А Гамлет, неужели он любит? Неужели сам иронический его творец, глубочайший знаток человеческого сердца, решился дать эгоисту, скептику, проникнутому всем разлагающим ядом анализа, любящее, преданное сердце? Шекспир не впал в это противоречие, и внимательному читателю не стоит большого труда, чтобы убедиться в том, что Гамлет, человек чувственный и даже втайне сластолюбивый (придворный Розенкранц недаром улыбается молча, когда Гамлет говорит при нем, что ему женщины надоели), что Гамлет, говорим мы, не любит, но только притворяется, и то небрежно, что любит. Мы имеем на то свидетельство самого Шекспира.

В первой сцене третьего действия Гамлет говорит Офелии:

Я любил тебя когда-то.*

Офелия. Принц, вы заставили меня этому верить.

Гамлет. А не должно было верить!.. Я не любил тебя.

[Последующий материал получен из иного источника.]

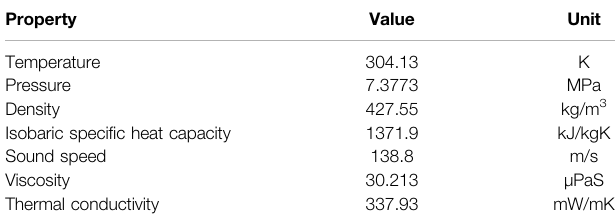
TABLE 1 | Thermophysical properties of CO 2 at the critical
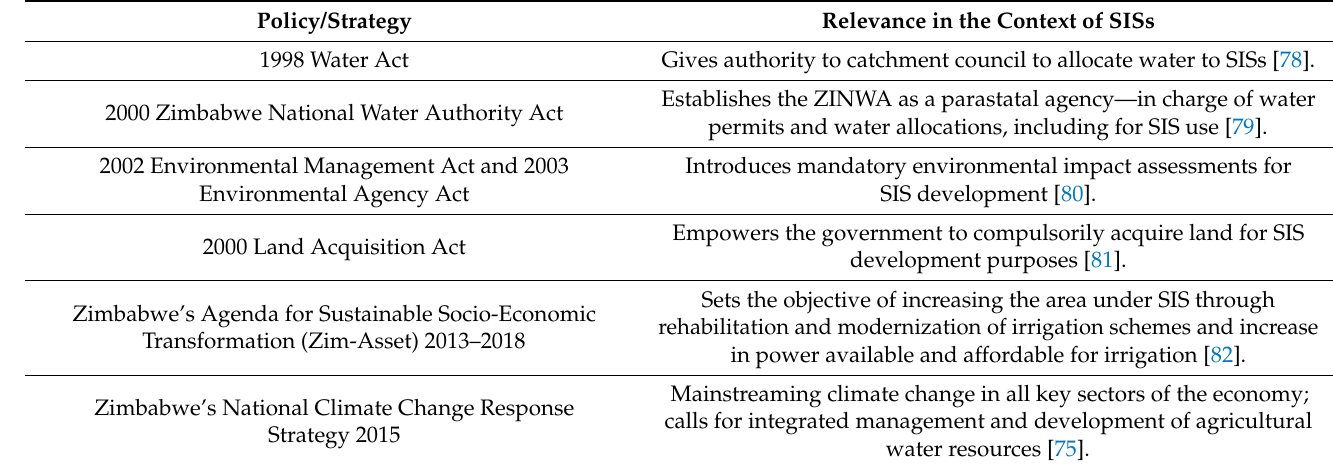
Table 3. Policies, programs and strategies relevant for SIS in Zimbabwe.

И, сказавши это последнее слово, Гамлет гораздо ближе к правде, чем сам полагает. Чувства его к Офелии, существу невинному и ясному до святости, либо циничны (вспомните его слова, его двусмысленные намеки, когда он, в сцене представления на театре, просит у ней позволения полежать… у ее колен), либо фразисты (обратите ваше внимание на сцену между ним и Лаертом, когда он впрыгивает в могилу Офелии и говорит языком, достойным Брамарбаса* или капитана Пистоля*: «Сорок тысяч братьев не могут со мной поспорить! пусть на нас навалят миллион холмов!»* и т. д.). Все его отношения к Офелии опять-таки для него не что иное, как занятие самим собою, и в восклицании его: «О нимфа! помяни меня в своих святых молитвах», мы видим одно лишь глубокое сознание собственного болезненного бессилия – бессилия полюбить, – почти суеверно преклоняющегося перед «святыней чистоты».